Ja (90kg 177cm 55 lat, cukrzyca II od 25 lat) kończę drugi miesiąc stosowania Ozempic. Dziś biorę ostatnią dawkę 0,5 mg. W trakcie miałem jeden incydent niskiego poziomu cukru. Nie była to hipoglikemia, bo miałem wynik 90, ale objawy miałem, bo spadek z około 130-140. Przez dwa dni miałem też problemy z ciśnieniem. Normalnie 120/80, a wtedy 160/100. I jedno i drugie nie musi być związane bezpośrednio z Ozempiciem, ale nie stosowałem żadnych innych, nowych leków.
Ciekawostka, której przyczyn nie udało mi się ustalić. Po 4ej dawce 0,25 mg w penie zostało dużo leku. W okienku w penie zaledwie pokazał się tłoczek. Przed wstrzyknięciami sprawdzałem drożność igły, wkłucia robiłem dokładnie wg instrukcji. Dzwoniłem do Novo Nordisk, ale tam bez żadnego komentarza i skierowali do lekarza prowadzącego. Lekarz nie miał pojęcia jak to się mogło stać. To tyle jeśli idzie o wsparcie. W 3cim miesiącu mam wskazaną przez lekarza dawkę 0,75 mg, więc miałbym kupić 1x0,25 + 1x0,5mg=720zł/mc! Teraz kupię 0,5mg i wykorzystam pozostałości z pena 0,25mg. Igły do penów z insuliną pasują do pena z Ozempic. Po 4ej dawce 0,5mg w penie pozostało niewiele leku.

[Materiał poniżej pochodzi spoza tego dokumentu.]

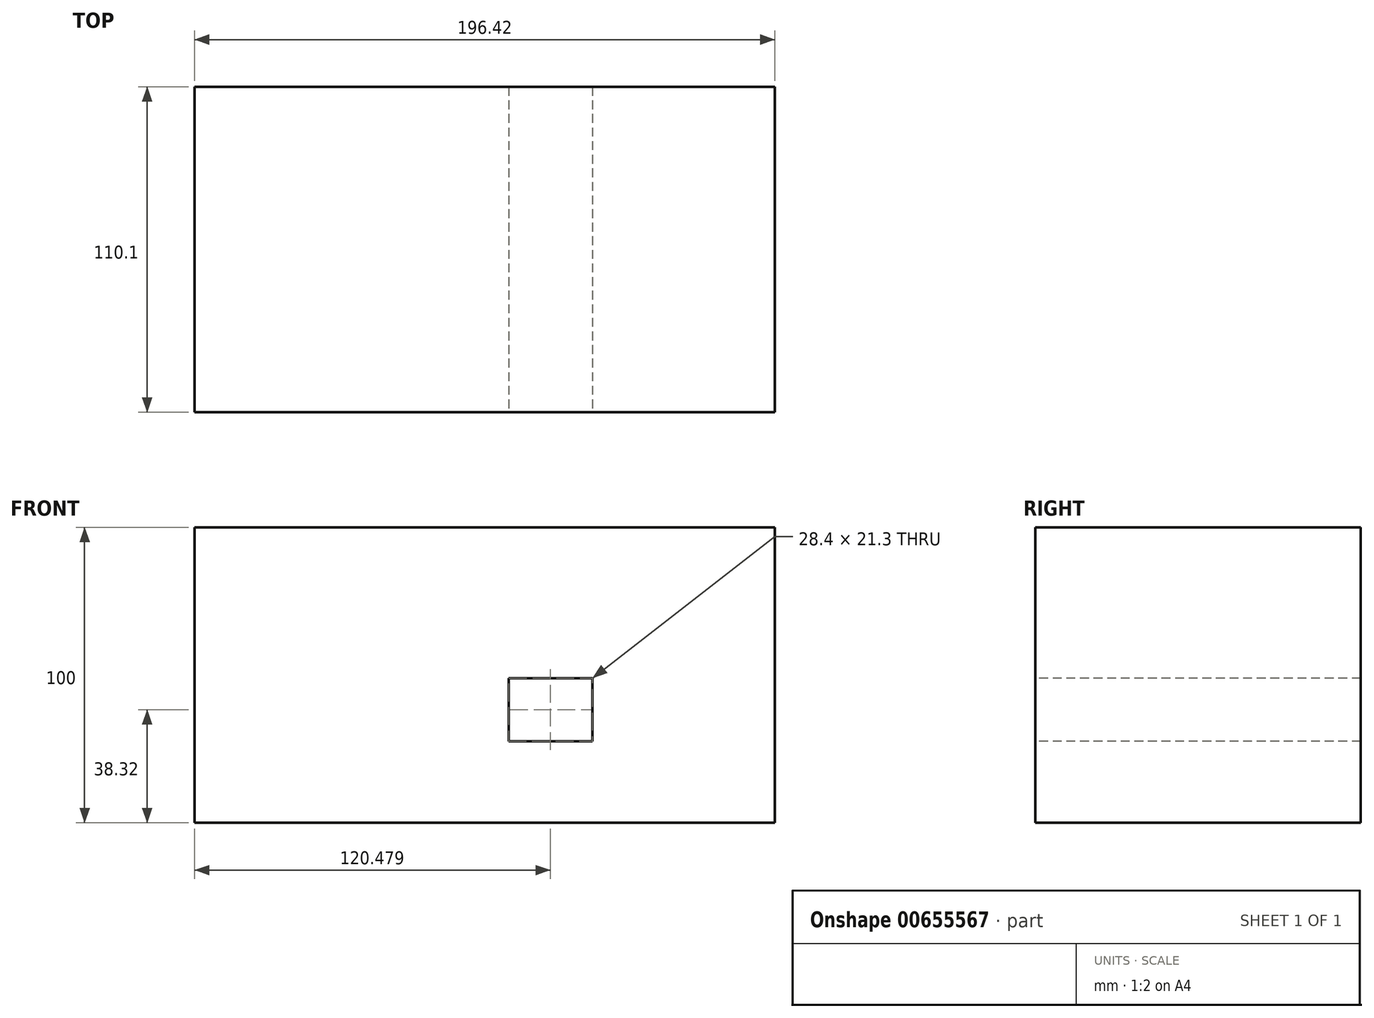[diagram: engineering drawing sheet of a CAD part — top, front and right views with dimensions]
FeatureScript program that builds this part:
annotation { "Feature Type Name" : "Feature", "Feature Type Description" : "" }
export const myFeature = defineFeature(function(context is Context, id is Id, definition is map)
    precondition{}
    {
        {
            var Q0;
            Q0=qCreatedBy(makeId("Top.planeOp"),FACE);
            var sketch = newSketch(context, id + "F0", { "sketchPlane" : qUnion([Q0])});
            skLineSegment(sketch, "E0.bottom", {"start": v(98.2, 55.05) * mm, "end": v(-98.2, 55.05) * mm});
            skLineSegment(sketch, "E0.top", {"start": v(98.2, -55.05) * mm, "end": v(-98.2, -55.05) * mm});
            skLineSegment(sketch, "E0.left", {"start": v(98.2, 55.05) * mm, "end": v(98.2, -55.05) * mm});
            skLineSegment(sketch, "E0.right", {"start": v(-98.2, 55.05) * mm, "end": v(-98.2, -55.05) * mm});
            skPoint(sketch, "E0.middle", {"position": v(0, 0) * mm});
            skLineSegment(sketch, "E1.bottom", {"start": v(0, 0) * mm, "end": v(42.33, 0) * mm});
            skLineSegment(sketch, "E1.top", {"start": v(0, 21.12) * mm, "end": v(42.33, 21.12) * mm});
            skLineSegment(sketch, "E1.left", {"start": v(0, 0) * mm, "end": v(0, 21.12) * mm});
            skLineSegment(sketch, "E1.right", {"start": v(42.33, 0) * mm, "end": v(42.33, 21.12) * mm});
            skSolve(sketch);
        }
        {
            var Q0;
            Q0=makeQuery(id+"F0.imprint","IMPRINT",FACE,{"disambiguationData":[TD([[makeQuery(id+"F0.imprint","IMPRINT",EDGE,{"derivedFrom":sQuery(id+"F0.wireOp",EDGE,"E0.bottom")}),1.0]])]});
            var Q1;
            Q1=makeQuery(id+"F0.imprint","IMPRINT",FACE,{"disambiguationData":[TD([[makeQuery(id+"F0.imprint","IMPRINT",EDGE,{"derivedFrom":sQuery(id+"F0.wireOp",EDGE,"E1.bottom")}),1.0]])]});
            extrude(context, id + "F1", {"entities" : qUnion([Q0, Q1]), "depth" : 100 * mm, "offsetDistance" : 25 * mm});
        }
        {
            var Q0;
            Q0=qCreatedBy(makeId("Front.planeOp"),FACE);
            var sketch = newSketch(context, id + "F2", { "sketchPlane" : qUnion([Q0])});
            skLineSegment(sketch, "E2.bottom", {"start": v(36.47, 27.67) * mm, "end": v(8.07, 27.67) * mm});
            skLineSegment(sketch, "E2.top", {"start": v(36.47, 48.97) * mm, "end": v(8.07, 48.97) * mm});
            skLineSegment(sketch, "E2.left", {"start": v(36.47, 27.67) * mm, "end": v(36.47, 48.97) * mm});
            skLineSegment(sketch, "E2.right", {"start": v(8.07, 27.67) * mm, "end": v(8.07, 48.97) * mm});
            skSolve(sketch);
        }
        {
            var Q0;
            Q0=makeQuery(id+"F2.imprint","IMPRINT",FACE,{"disambiguationData":[TD([[makeQuery(id+"F2.imprint","IMPRINT",EDGE,{"derivedFrom":sQuery(id+"F2.wireOp",EDGE,"E2.bottom")}),-1.0]])]});
            extrude(context, id + "F3", {"entities" : qUnion([Q0]), "operationType" : NewBodyOperationType.REMOVE, "endBound" : BoundingType.THROUGH_ALL, "oppositeDirection" : true, "depth" : 25 * mm, "offsetDistance" : 25 * mm, "hasSecondDirection" : true, "secondDirectionBound" : SecondDirectionBoundingType.THROUGH_ALL, "secondDirectionOppositeDirection" : false, "secondDirectionDepth" : 25 * mm});
        }
    });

Odczucia: wyraźny brak apetytu, po prostu jedzenie nie smakuje. Jestem po rękawowej resekcji żołądka, więc już wcześniej nie jadłem dużo, a teraz jem mniej. Jednak przez ograniczenia w poruszaniu się przez korona wirusa waga mi nie spada. Brak ruchu. Cukry na czczo miałem 130-140, teraz 100-110, 2 godziny po posiłku wcześniej 140-160, teraz 120-140. Efekty zadecydowanie widać.
Nie łapię się na refundację, więc płacę 360 zł za opakowanie. Drogo, ale są efekty.